Texte présenté

Intervention de Serge Letchimy

Séance en hémicycle du 27 mars 2013 à 15h00
Prohibition de la différence de taux de sucre outre-mer — Discussion générale

Photo issue du site de l'Assemblée nationale ou de WikipediaSerge Letchimy :

Madame la présidente, messieurs les ministres, mes chers collègues, j'ai franchement le sentiment que les choses sont en train d'évoluer. Pour certains élus, il aurait fallu intégrer ces dispositions dans la loi santé qui sera élaborée, mais il faut les situer dans un ensemble.

La proposition a évolué. Au départ, M. Lurel avait présenté un texte sur le taux de sucre, texte fondamental en matière de santé publique, et je ne vais pas revenir sur les arguments ou donner des exemples de taux. Vous l'avez modifié, madame la rapporteure, en amplifiant son caractère législatif, ce qui me semble essentiel, en intégrant l'article 1er dans le code de la santé. Cela permet aussi de répondre aux critiques selon lesquelles on devrait procéder par voie réglementaire. Entre la voie réglementaire et la voie législative, il y a des choix politiques extrêmement importants, nous le verrons tout à l'heure.

Ce texte pose non seulement le problème du taux de sucre, avec ses conséquences sur le diabète et les maladies cardiovasculaires, mais un problème de principe. Comment peut-on tolérer que des êtres humains soient traités de manière différente, au détriment de leur santé, simplement parce que l'on a inventé une espèce de culture labiale, gustative, propre aux Martiniquais et Guadeloupéens, et non à celui qui habite dans l'hexagone ? C'est pour cette raison que le caractère législatif est important, et vous pourrez l'expliquer à vos collègues de l'UMP, monsieur Gibbes, puisque vous êtes de Saint-Martin.

Nature de la tâche
Pourriez-vous condenser sous forme de liste le paragraphe de l'intervention de Serge Letchimy, ci-dessus, qui commence par « La proposition a évolué », en conservant ses faits principaux ?

Informations fournies
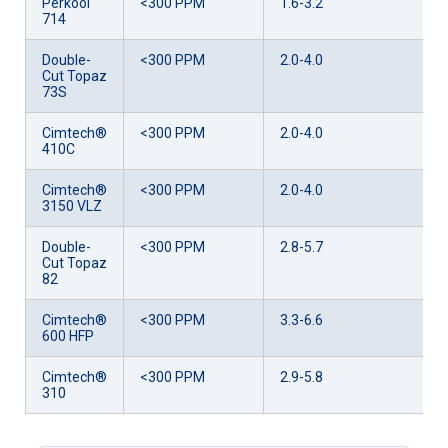
Perkool
<300 PPM
1.6-3.2
714
Double-
<300 PPM
2.0-4.0
Cut Topaz
73S
Cimtech®
<300 PPM
2.0-4.0
410C
Cimtech®
<300 PPM
2.0-4.0
3150 VLZ
Double-
<300 PPM
2.8-5.7
Cut Topaz
82
Cimtech®
<300 PPM
3.3-6.6
600 HFP
Cimtech®
<300 PPM
2.9-5.8
310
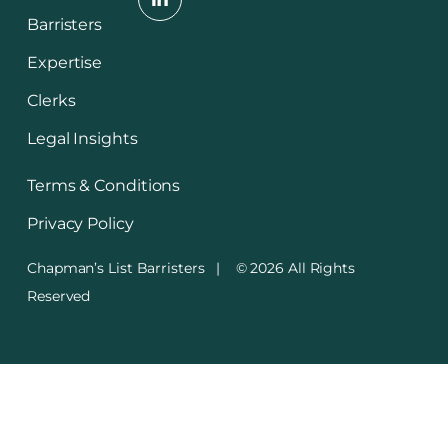
Barristers
Expertise
Clerks
Legal Insights
Terms & Conditions
Privacy Policy
Chapman’s List Barristers | © 2026 All Rights
Reserved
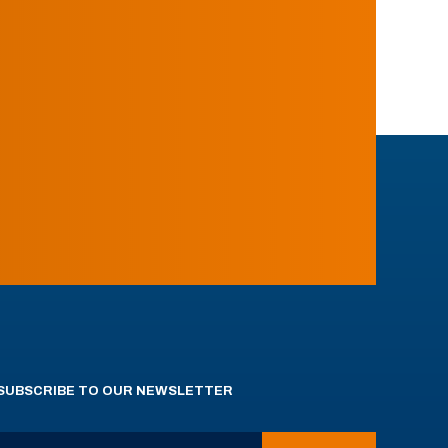
SUBSCRIBE TO OUR NEWSLETTER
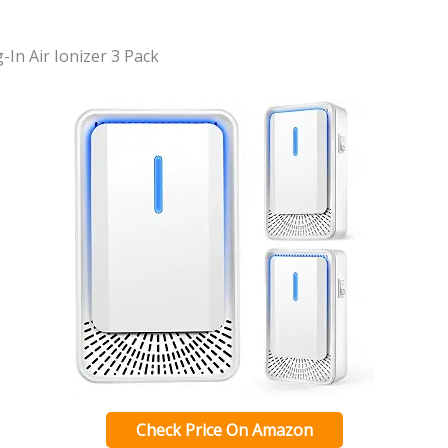
-In Air Ionizer 3 Pack
Check Price On Amazon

Zone de réponse
- Au départ, M. Lurel a présenté un texte sur le taux de sucre, fondamental en matière de santé publique.
- La rapporteure l'a modifié en amplifiant son caractère législatif, avec l'intégration de l'article 1er dans le code de la santé.
- Cette modification répond aux critiques selon lesquelles il faudrait procéder par voie réglementaire.
- Entre voie réglementaire et voie législative, il y a des choix politiques extrêmement importants.